Receiving messages is pretty much simpler, on the triggered events we can handle the incoming message, and apply the functional logic.

wsInstance.on('message', async function incoming(message) {
     // parse to original data
     const receivedData = JSON.parse(message);
     // handle message logic
});

Considering the architectural view and messaging frequency, it’s good to use the message brokers like RabbitMQ or Kafka, for both incoming as well as outgoing messages. You might think of Redis as well. To reduce down the response time you can decouple the server logic.

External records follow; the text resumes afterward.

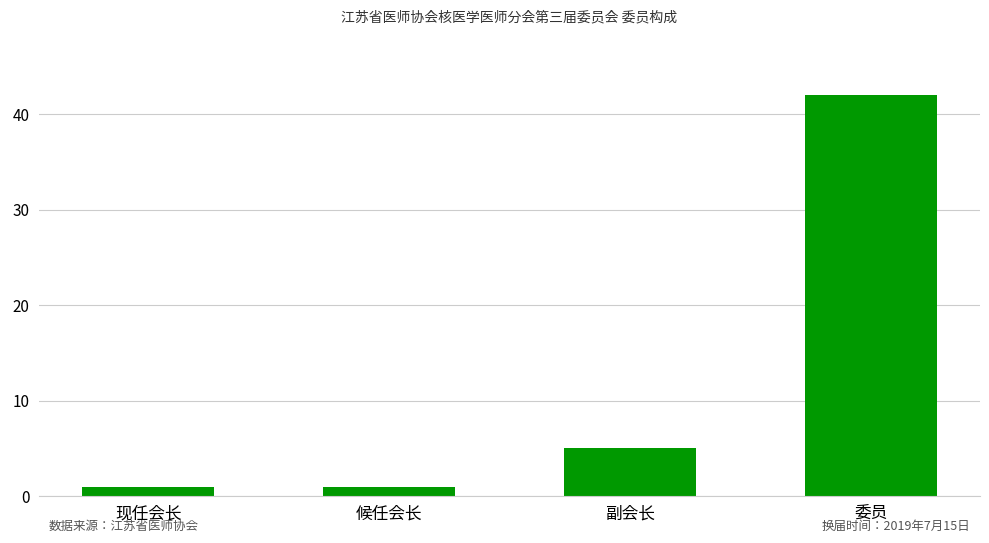

How many bars are there in total?

4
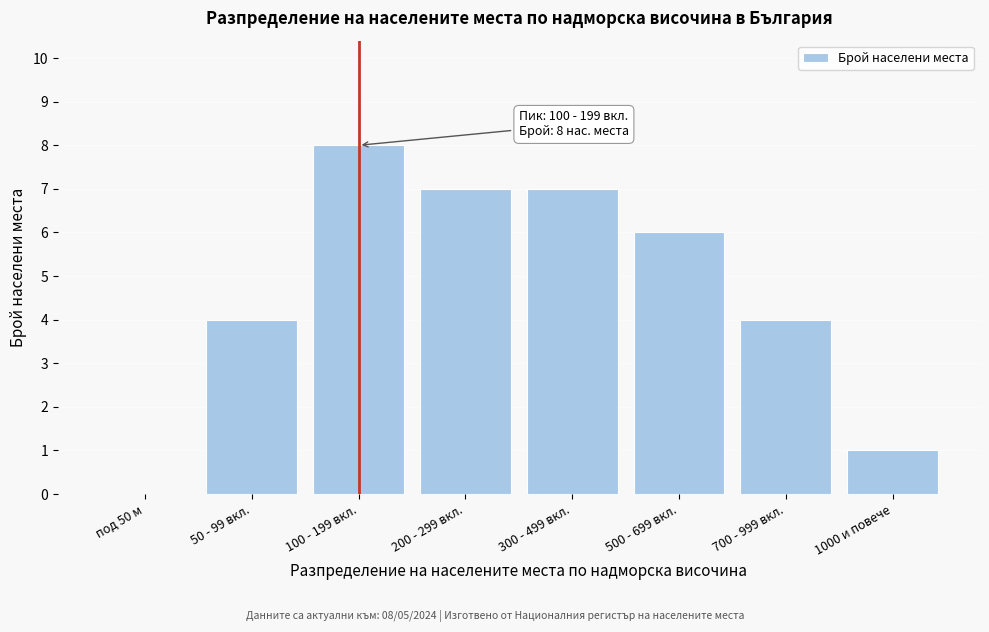

Reading left to right, list all the values displayed in this chart.

под 50 м=0	50 - 99 вкл.=4	100 - 199 вкл.=8	200 - 299 вкл.=7	300 - 499 вкл.=7	500 - 699 вкл.=6	700 - 999 вкл.=4	1000 и повече=1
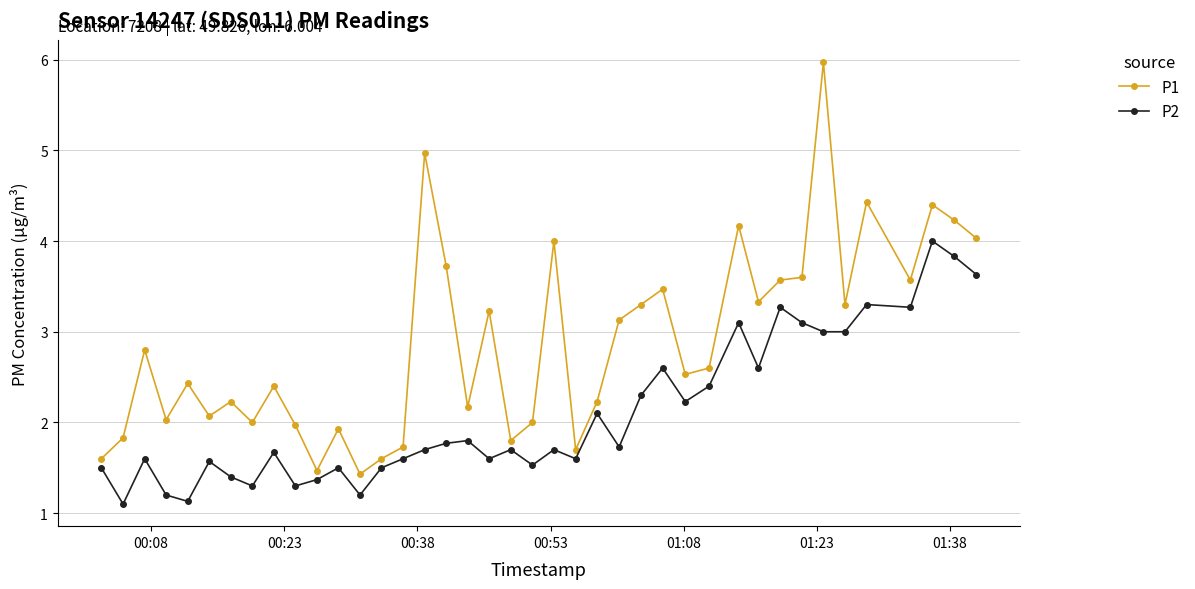

What is the difference between the second highest and second lowest values in the P2 series?

2.7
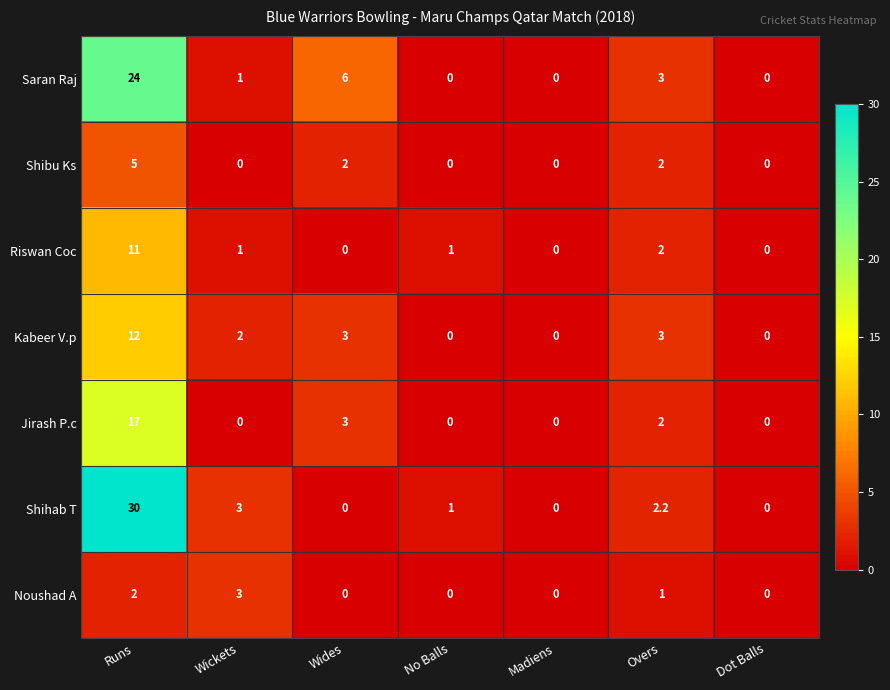

Which category has the highest value across all series?

Runs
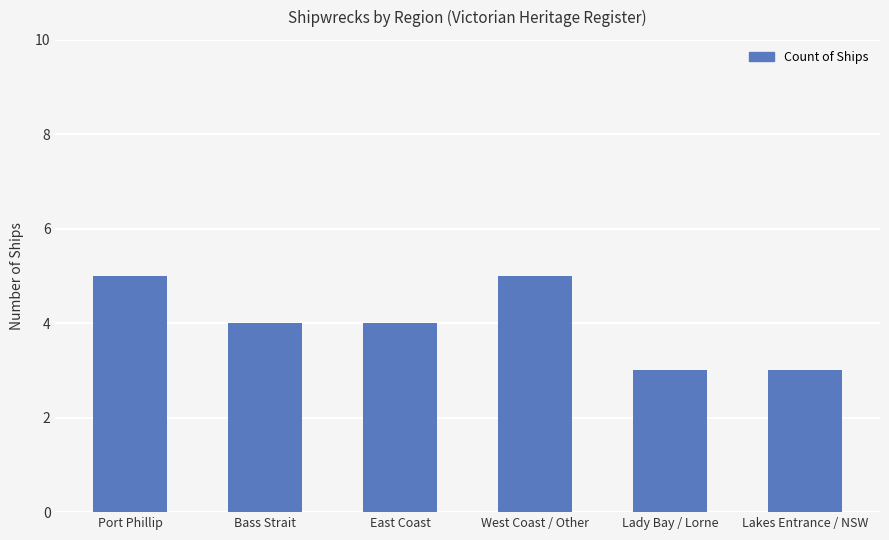

What is the maximum value shown in the chart?

5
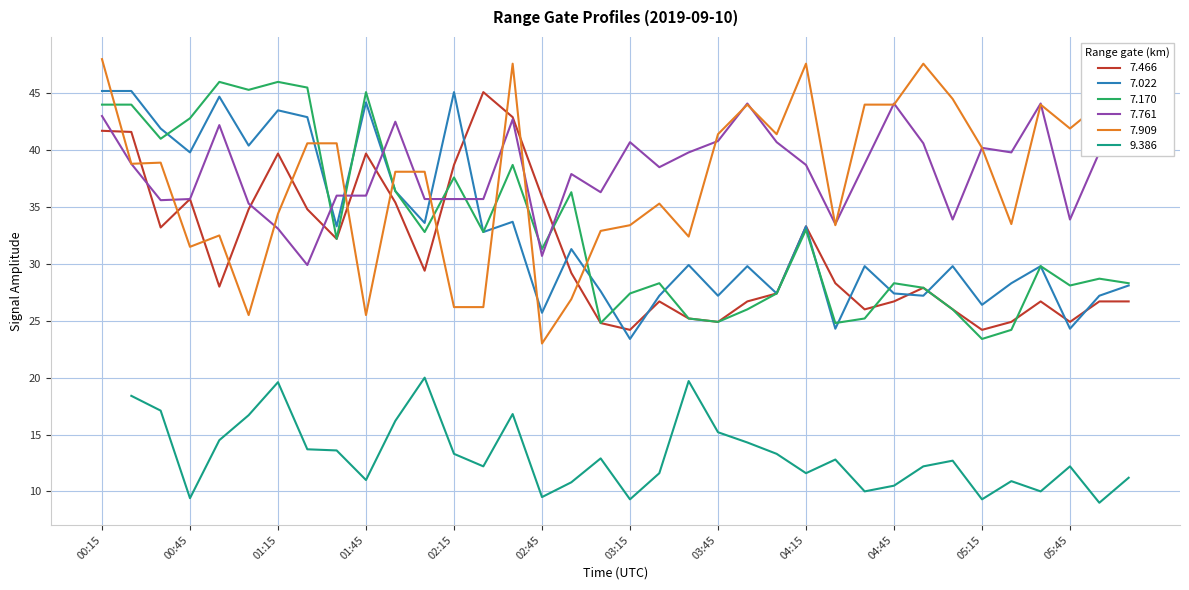

What is the highest value of the 7.761 series?

44.1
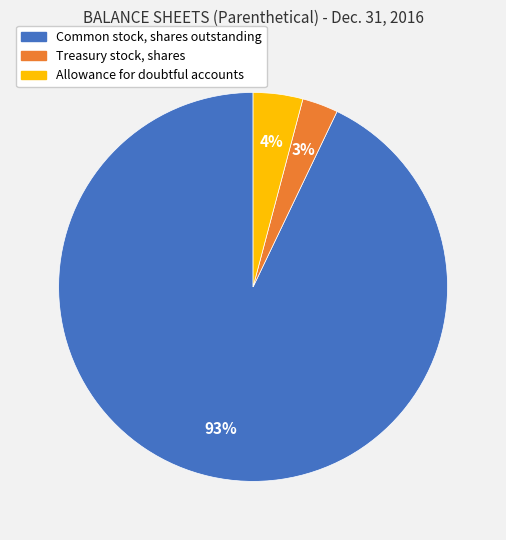

Count the number of slices in the pie.

3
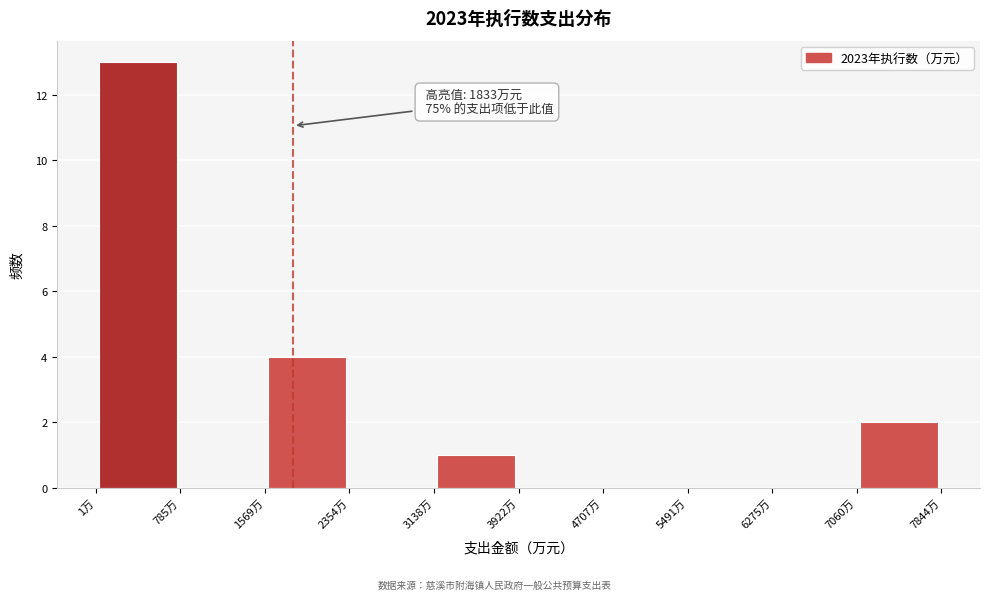

Over which range of the x-axis is the bar tallest?

0 to 800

With selecting a library, securing and storing connections, and now sending and receiving messages, I think now we are ready to build a complex messaging application using WebSockets. Let’s get quickly to the conclusion.

Conclusions:

1. For bidirectional communications, WebSocket is a tried and tested solution.
2. Choosing a lightweight library, securing the client connections, and storing sockets for future use are the keys to the complex messaging applications using WebSocket.
3. Considering the performance use message brokers to decouple the system.

Code File:

const { v4: uuidv4 } = require('uuid'); // uuid v4 generator
const express = require("express");     // express server module
const app = express();                  // express app instance

// constants
let webSocketClients = new Map(); 
let wss;

//
// websocket server
//
const httpServer = require('http').createServer(app);

// server initiazaton function
const initServer = (httpServer) => {
     //
     // create server
     //
     wss = new WebSocket.Server({
         server: httpServer,
         origin: "wss://abcd.com",
         verifyClient: (info, callback) => {
             return (info.origin === "wss://abcd.com" && info.secure === true)
                 ? callback(true)
                 : callback(false);
         }
     });

     //
     // new connection
     //
     wss.on('connection', async function connection(wsInstance, req) {
         try {
             let socketID = uuidv4();
             if (req.url === '/messaging') {
                 // store socket
                 webSocketClients.set(socketID, wsInstance);
             } else {
                 // destroy socket
                 req.socket.destroy();
             };

             //
             // received message
             //
             wsInstance.on('message', async function incoming(message) {
                 // parse to original data
                 const receivedData = JSON.parse(message);
                 //
                 // handle message logic + store to database
                 //
             });
          } catch (err) {
             console.log(err);
          };
     });
 };

//
// message send
//
// message to particular client function
const sendMessageToSingleClient = async (socketID, message) => {
     // get particular client websocket
     const clientSocket = await webSocketClients.get(socketID);
     // send message to client
     if (clientSocket && clientSocket.readyState === WebSocket.OPEN) {
         clientSocket.send(JSON.stringify(message));
     };
 };

// brodcast message to all clients function
const broadcastMessageToAllClients = async (message) => {
     wss.clients.forEach(clientSocket => {
         if (clientSocket && clientSocket.readyState === WebSocket.OPEN) {
             clientSocket.send(JSON.stringify(message));
         };
     });
};

//
// server start
//
// websocket server
initServer(httpServer);

// http api server
httpServer.listen(PORT, () => console.log(`Messaging server started!`));

Note:

If you want to get an in-depth idea about the WebSockets, I will suggest a book by Andrew Lombardi – WebSocket: lightweight client-server communications.